- DATASET RECORDS -
------------------------

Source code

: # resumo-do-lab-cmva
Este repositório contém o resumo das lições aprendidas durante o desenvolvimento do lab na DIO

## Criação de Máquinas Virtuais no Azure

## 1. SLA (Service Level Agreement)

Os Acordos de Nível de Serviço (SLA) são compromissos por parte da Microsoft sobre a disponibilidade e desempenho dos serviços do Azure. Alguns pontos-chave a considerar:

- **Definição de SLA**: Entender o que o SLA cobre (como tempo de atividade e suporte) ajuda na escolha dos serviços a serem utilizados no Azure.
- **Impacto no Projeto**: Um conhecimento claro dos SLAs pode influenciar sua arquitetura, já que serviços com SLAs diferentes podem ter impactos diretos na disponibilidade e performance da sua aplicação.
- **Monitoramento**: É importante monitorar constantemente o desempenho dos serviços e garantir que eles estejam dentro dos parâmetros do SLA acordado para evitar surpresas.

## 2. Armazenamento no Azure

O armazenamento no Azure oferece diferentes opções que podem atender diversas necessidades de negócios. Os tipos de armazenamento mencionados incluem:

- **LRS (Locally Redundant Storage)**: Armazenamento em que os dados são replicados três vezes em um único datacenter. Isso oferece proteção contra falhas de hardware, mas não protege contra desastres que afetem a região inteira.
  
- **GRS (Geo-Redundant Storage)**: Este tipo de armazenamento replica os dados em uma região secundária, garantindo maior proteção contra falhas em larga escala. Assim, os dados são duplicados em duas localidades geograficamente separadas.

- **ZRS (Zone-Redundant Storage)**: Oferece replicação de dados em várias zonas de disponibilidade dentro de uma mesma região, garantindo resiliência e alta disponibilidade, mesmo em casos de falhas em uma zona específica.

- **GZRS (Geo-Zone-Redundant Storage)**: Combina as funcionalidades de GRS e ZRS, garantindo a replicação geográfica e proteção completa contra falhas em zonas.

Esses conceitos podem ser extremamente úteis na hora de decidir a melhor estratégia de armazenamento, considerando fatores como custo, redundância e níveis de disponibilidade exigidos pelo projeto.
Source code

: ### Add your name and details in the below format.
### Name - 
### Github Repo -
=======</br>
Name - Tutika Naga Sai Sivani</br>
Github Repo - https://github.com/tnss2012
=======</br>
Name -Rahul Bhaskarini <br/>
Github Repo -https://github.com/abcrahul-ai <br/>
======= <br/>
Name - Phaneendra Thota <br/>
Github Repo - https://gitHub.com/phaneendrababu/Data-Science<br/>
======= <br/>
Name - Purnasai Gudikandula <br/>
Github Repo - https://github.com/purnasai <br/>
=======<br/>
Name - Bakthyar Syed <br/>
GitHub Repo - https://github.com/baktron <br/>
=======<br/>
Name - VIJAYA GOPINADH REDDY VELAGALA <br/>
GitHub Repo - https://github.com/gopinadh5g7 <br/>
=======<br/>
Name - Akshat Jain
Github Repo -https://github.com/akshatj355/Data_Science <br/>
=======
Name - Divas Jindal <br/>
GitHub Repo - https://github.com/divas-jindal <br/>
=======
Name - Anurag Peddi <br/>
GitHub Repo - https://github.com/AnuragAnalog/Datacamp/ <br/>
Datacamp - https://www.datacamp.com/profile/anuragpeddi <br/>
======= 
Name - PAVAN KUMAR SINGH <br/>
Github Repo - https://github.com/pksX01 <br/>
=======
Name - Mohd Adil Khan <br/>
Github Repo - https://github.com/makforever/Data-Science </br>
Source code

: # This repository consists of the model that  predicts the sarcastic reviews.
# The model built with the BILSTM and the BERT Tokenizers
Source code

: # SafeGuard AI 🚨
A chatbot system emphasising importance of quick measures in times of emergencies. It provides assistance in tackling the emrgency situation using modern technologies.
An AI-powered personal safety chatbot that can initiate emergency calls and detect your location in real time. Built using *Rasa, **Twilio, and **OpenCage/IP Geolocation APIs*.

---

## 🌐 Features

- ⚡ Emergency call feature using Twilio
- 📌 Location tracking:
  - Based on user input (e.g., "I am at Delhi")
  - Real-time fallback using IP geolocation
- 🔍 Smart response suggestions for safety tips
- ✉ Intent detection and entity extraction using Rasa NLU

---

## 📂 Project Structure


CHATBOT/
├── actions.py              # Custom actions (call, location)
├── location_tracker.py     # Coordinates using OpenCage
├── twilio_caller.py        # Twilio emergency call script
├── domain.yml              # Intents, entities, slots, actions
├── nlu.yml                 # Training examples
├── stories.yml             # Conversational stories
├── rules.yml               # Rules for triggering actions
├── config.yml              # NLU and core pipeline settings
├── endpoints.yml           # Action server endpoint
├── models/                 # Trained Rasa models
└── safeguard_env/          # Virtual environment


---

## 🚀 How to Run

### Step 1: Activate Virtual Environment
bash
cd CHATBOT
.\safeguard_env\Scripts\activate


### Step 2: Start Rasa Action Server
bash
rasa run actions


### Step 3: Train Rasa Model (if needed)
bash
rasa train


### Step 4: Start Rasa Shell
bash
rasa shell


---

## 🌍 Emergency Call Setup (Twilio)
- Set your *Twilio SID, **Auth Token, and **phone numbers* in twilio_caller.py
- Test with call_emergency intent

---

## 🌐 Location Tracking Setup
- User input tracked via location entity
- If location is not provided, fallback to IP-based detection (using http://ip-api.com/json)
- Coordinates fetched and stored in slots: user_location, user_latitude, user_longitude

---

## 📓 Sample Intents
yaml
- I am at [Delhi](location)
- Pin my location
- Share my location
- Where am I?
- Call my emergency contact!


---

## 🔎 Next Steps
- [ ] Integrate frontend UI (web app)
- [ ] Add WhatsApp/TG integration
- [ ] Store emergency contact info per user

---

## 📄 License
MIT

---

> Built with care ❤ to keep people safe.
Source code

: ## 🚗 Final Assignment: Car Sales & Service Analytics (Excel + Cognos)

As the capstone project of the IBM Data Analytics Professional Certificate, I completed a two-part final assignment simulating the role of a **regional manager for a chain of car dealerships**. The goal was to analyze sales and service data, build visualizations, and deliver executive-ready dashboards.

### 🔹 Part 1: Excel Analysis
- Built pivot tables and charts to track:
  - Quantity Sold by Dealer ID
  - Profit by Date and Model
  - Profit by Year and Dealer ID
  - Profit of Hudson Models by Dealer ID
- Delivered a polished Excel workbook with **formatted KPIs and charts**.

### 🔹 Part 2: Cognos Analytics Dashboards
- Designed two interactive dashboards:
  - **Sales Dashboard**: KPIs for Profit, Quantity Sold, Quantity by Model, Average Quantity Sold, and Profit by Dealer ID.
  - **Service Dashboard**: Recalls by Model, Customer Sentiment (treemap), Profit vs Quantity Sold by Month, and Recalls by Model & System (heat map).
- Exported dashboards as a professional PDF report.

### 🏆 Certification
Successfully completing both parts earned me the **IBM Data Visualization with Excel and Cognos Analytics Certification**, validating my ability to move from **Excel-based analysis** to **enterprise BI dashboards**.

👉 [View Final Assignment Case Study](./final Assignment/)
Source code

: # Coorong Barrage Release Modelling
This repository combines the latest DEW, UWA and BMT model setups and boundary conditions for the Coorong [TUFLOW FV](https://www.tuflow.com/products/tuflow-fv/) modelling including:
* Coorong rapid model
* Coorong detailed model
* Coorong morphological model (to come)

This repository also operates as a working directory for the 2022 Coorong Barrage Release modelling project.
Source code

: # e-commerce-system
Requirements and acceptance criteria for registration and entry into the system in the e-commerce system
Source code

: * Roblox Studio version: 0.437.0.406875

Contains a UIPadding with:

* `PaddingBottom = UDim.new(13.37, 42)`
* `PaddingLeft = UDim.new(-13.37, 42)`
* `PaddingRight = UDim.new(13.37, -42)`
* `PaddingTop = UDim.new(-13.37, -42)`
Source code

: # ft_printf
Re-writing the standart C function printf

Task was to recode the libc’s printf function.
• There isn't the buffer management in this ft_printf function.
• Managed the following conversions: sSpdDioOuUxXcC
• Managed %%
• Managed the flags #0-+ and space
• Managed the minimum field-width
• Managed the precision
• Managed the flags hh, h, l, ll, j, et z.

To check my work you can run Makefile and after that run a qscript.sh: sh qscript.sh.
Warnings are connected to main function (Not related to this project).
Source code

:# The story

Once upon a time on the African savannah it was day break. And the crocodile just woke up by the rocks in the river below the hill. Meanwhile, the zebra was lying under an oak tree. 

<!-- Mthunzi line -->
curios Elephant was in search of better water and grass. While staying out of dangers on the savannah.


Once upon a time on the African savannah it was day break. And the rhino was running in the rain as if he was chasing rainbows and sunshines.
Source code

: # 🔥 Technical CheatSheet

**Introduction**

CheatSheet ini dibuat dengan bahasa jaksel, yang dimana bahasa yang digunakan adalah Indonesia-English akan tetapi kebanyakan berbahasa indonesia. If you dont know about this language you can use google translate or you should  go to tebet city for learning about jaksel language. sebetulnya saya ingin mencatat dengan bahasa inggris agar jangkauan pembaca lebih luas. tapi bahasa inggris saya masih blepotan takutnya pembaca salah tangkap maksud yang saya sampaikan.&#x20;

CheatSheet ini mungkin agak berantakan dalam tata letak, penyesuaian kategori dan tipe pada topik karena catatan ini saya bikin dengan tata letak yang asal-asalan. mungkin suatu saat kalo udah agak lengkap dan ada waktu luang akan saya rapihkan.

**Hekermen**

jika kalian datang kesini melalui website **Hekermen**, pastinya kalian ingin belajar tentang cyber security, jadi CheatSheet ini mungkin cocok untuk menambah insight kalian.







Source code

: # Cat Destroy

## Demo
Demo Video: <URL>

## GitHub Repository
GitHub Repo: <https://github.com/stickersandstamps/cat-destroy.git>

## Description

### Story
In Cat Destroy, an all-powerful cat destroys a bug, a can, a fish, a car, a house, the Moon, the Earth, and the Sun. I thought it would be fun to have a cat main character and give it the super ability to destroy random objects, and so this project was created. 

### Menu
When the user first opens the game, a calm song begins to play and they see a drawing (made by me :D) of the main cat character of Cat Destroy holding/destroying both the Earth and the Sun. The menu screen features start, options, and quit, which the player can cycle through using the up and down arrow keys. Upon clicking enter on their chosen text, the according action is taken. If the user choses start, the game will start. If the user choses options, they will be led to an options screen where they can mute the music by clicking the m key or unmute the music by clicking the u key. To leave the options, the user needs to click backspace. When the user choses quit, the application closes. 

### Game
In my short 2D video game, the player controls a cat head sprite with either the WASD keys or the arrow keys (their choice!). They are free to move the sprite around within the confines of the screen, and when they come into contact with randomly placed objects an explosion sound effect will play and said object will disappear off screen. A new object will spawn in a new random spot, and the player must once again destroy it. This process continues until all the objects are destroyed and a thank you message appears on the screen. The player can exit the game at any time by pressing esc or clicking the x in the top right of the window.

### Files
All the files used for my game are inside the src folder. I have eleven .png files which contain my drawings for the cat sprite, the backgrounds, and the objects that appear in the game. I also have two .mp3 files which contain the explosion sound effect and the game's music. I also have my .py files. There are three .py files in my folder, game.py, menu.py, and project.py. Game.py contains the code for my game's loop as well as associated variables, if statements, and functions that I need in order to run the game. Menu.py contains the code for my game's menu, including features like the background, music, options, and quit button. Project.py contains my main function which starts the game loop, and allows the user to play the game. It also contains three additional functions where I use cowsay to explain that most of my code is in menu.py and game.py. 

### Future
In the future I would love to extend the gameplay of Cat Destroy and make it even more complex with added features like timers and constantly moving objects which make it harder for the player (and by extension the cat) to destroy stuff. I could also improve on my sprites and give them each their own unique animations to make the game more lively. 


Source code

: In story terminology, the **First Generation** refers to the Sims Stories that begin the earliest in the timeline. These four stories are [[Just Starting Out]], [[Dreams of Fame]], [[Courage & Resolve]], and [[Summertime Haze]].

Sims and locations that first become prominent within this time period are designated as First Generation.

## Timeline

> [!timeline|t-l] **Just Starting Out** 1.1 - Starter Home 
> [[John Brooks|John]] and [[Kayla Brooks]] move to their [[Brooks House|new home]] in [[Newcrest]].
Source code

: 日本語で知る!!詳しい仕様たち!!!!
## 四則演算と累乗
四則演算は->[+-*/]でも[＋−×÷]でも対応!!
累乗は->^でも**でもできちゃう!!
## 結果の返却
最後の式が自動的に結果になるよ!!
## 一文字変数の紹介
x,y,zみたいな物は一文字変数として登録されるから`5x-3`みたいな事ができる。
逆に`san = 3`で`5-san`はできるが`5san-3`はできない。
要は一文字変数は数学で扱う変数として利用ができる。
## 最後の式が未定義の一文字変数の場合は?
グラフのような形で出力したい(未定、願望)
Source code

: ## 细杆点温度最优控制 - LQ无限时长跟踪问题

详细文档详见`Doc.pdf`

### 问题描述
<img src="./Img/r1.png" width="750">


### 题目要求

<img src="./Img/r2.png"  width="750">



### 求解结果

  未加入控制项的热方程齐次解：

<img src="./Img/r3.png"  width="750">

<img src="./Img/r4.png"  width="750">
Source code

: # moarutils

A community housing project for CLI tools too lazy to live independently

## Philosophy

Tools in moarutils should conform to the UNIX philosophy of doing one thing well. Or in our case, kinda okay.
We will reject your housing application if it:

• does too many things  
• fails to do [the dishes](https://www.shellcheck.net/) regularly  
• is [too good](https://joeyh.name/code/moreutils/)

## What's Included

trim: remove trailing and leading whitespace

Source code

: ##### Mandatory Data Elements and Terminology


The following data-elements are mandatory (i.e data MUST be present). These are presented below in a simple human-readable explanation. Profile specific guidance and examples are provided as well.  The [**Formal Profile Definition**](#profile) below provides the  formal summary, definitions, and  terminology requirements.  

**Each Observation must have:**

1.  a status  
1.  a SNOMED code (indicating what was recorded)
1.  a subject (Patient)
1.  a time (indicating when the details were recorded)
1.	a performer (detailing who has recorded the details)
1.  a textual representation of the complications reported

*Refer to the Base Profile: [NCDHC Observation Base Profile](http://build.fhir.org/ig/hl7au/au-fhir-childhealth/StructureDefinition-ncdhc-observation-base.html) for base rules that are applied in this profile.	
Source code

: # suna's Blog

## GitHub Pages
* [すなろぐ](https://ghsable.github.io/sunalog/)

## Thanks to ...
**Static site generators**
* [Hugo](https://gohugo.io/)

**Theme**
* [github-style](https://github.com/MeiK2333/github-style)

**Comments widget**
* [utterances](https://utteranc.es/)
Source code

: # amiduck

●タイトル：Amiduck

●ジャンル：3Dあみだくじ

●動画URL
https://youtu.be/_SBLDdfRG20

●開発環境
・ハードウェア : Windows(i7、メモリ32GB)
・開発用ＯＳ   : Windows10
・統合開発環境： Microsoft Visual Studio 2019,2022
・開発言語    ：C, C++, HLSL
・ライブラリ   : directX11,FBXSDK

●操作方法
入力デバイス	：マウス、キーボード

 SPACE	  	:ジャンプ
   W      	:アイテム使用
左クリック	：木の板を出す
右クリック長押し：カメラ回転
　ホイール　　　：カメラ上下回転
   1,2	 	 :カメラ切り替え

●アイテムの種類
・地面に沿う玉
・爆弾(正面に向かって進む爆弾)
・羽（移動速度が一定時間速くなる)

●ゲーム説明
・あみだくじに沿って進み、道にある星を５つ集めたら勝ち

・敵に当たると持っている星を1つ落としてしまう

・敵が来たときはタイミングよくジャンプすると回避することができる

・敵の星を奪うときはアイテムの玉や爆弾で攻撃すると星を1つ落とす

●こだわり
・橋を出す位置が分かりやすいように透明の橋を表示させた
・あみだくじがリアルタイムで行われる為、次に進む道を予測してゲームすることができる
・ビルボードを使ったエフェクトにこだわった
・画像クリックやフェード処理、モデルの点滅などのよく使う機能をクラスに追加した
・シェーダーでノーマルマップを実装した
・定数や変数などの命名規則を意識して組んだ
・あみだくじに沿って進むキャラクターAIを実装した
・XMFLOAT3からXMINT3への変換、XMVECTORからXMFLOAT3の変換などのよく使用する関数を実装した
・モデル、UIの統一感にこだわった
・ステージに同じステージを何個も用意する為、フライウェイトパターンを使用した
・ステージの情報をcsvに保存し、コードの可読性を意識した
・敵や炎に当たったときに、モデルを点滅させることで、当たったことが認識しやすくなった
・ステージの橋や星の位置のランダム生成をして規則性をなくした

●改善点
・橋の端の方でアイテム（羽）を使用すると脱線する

------------------------

- INSTRUCTION -
Copy out the lines of the material word for word, beginning at the line that contains "- ⚡ Emergency call feature using Twilio" and stopping after the line that contains "## 📂 Project Structure".

- RESPONSE AREA -
- ⚡ Emergency call feature using Twilio
- 📌 Location tracking:
  - Based on user input (e.g., "I am at Delhi")
  - Real-time fallback using IP geolocation
- 🔍 Smart response suggestions for safety tips
- ✉ Intent detection and entity extraction using Rasa NLU

---

## 📂 Project Structure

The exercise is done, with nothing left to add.